AVAILABLE DATA
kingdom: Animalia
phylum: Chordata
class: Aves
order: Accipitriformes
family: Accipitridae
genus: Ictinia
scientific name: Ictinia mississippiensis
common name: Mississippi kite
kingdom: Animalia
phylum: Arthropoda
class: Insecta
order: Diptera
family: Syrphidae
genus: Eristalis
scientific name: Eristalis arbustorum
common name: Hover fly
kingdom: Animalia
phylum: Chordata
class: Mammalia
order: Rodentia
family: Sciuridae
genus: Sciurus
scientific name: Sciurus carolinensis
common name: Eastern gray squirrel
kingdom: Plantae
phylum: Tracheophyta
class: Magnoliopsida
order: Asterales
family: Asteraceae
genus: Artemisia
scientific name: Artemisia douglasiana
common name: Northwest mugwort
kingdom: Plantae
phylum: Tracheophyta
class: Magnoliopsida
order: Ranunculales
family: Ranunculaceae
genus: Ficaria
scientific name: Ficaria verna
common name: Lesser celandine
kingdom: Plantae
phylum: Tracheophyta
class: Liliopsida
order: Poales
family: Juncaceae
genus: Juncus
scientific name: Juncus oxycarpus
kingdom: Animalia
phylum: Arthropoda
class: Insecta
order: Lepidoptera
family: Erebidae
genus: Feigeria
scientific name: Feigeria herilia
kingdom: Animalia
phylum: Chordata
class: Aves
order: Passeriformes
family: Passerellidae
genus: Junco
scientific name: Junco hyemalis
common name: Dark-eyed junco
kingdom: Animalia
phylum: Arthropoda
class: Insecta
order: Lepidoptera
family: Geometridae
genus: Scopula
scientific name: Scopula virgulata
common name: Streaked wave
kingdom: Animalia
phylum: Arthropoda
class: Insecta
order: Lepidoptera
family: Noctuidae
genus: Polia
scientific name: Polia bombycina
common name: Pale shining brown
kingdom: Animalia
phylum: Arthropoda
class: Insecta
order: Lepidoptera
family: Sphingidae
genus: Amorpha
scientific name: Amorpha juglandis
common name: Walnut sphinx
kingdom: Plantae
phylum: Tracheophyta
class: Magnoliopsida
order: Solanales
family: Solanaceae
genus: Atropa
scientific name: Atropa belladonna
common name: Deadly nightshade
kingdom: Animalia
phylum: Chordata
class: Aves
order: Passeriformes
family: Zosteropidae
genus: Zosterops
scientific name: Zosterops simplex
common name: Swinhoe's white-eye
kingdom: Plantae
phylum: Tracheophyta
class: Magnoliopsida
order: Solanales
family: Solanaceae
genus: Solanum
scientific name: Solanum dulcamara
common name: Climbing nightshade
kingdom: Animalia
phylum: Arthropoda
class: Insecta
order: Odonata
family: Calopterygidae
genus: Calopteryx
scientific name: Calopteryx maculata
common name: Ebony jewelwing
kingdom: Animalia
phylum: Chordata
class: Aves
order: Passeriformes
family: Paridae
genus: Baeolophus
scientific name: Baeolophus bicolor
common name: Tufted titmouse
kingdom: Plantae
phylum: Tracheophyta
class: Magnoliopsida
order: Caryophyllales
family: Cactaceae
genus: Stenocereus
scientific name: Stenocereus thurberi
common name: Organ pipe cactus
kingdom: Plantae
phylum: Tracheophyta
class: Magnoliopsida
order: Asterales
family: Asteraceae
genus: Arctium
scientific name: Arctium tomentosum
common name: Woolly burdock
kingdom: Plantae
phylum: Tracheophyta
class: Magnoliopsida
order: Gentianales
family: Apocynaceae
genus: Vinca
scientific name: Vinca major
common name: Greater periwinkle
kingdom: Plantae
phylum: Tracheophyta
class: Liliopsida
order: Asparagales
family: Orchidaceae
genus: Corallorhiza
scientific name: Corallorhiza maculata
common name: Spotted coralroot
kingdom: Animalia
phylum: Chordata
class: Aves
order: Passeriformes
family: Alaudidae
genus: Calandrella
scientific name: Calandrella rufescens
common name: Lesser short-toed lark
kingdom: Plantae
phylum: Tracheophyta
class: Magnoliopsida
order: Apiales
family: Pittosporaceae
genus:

WHAT THIS TASK INVOLVES
Copy every line above for all of the items, word for word.

TASK OUTPUT
kingdom: Animalia
phylum: Chordata
class: Aves
order: Accipitriformes
family: Accipitridae
genus: Ictinia
scientific name: Ictinia mississippiensis
common name: Mississippi kite
kingdom: Animalia
phylum: Arthropoda
class: Insecta
order: Diptera
family: Syrphidae
genus: Eristalis
scientific name: Eristalis arbustorum
common name: Hover fly
kingdom: Animalia
phylum: Chordata
class: Mammalia
order: Rodentia
family: Sciuridae
genus: Sciurus
scientific name: Sciurus carolinensis
common name: Eastern gray squirrel
kingdom: Plantae
phylum: Tracheophyta
class: Magnoliopsida
order: Asterales
family: Asteraceae
genus: Artemisia
scientific name: Artemisia douglasiana
common name: Northwest mugwort
kingdom: Plantae
phylum: Tracheophyta
class: Magnoliopsida
order: Ranunculales
family: Ranunculaceae
genus: Ficaria
scientific name: Ficaria verna
common name: Lesser celandine
kingdom: Plantae
phylum: Tracheophyta
class: Liliopsida
order: Poales
family: Juncaceae
genus: Juncus
scientific name: Juncus oxycarpus
kingdom: Animalia
phylum: Arthropoda
class: Insecta
order: Lepidoptera
family: Erebidae
genus: Feigeria
scientific name: Feigeria herilia
kingdom: Animalia
phylum: Chordata
class: Aves
order: Passeriformes
family: Passerellidae
genus: Junco
scientific name: Junco hyemalis
common name: Dark-eyed junco
kingdom: Animalia
phylum: Arthropoda
class: Insecta
order: Lepidoptera
family: Geometridae
genus: Scopula
scientific name: Scopula virgulata
common name: Streaked wave
kingdom: Animalia
phylum: Arthropoda
class: Insecta
order: Lepidoptera
family: Noctuidae
genus: Polia
scientific name: Polia bombycina
common name: Pale shining brown
kingdom: Animalia
phylum: Arthropoda
class: Insecta
order: Lepidoptera
family: Sphingidae
genus: Amorpha
scientific name: Amorpha juglandis
common name: Walnut sphinx
kingdom: Plantae
phylum: Tracheophyta
class: Magnoliopsida
order: Solanales
family: Solanaceae
genus: Atropa
scientific name: Atropa belladonna
common name: Deadly nightshade
kingdom: Animalia
phylum: Chordata
class: Aves
order: Passeriformes
family: Zosteropidae
genus: Zosterops
scientific name: Zosterops simplex
common name: Swinhoe's white-eye
kingdom: Plantae
phylum: Tracheophyta
class: Magnoliopsida
order: Solanales
family: Solanaceae
genus: Solanum
scientific name: Solanum dulcamara
common name: Climbing nightshade
kingdom: Animalia
phylum: Arthropoda
class: Insecta
order: Odonata
family: Calopterygidae
genus: Calopteryx
scientific name: Calopteryx maculata
common name: Ebony jewelwing
kingdom: Animalia
phylum: Chordata
class: Aves
order: Passeriformes
family: Paridae
genus: Baeolophus
scientific name: Baeolophus bicolor
common name: Tufted titmouse
kingdom: Plantae
phylum: Tracheophyta
class: Magnoliopsida
order: Caryophyllales
family: Cactaceae
genus: Stenocereus
scientific name: Stenocereus thurberi
common name: Organ pipe cactus
kingdom: Plantae
phylum: Tracheophyta
class: Magnoliopsida
order: Asterales
family: Asteraceae
genus: Arctium
scientific name: Arctium tomentosum
common name: Woolly burdock
kingdom: Plantae
phylum: Tracheophyta
class: Magnoliopsida
order: Gentianales
family: Apocynaceae
genus: Vinca
scientific name: Vinca major
common name: Greater periwinkle
kingdom: Plantae
phylum: Tracheophyta
class: Liliopsida
order: Asparagales
family: Orchidaceae
genus: Corallorhiza
scientific name: Corallorhiza maculata
common name: Spotted coralroot
kingdom: Animalia
phylum: Chordata
class: Aves
order: Passeriformes
family: Alaudidae
genus: Calandrella
scientific name: Calandrella rufescens
common name: Lesser short-toed lark
kingdom: Plantae
phylum: Tracheophyta
class: Magnoliopsida
order: Apiales
family: Pittosporaceae
genus:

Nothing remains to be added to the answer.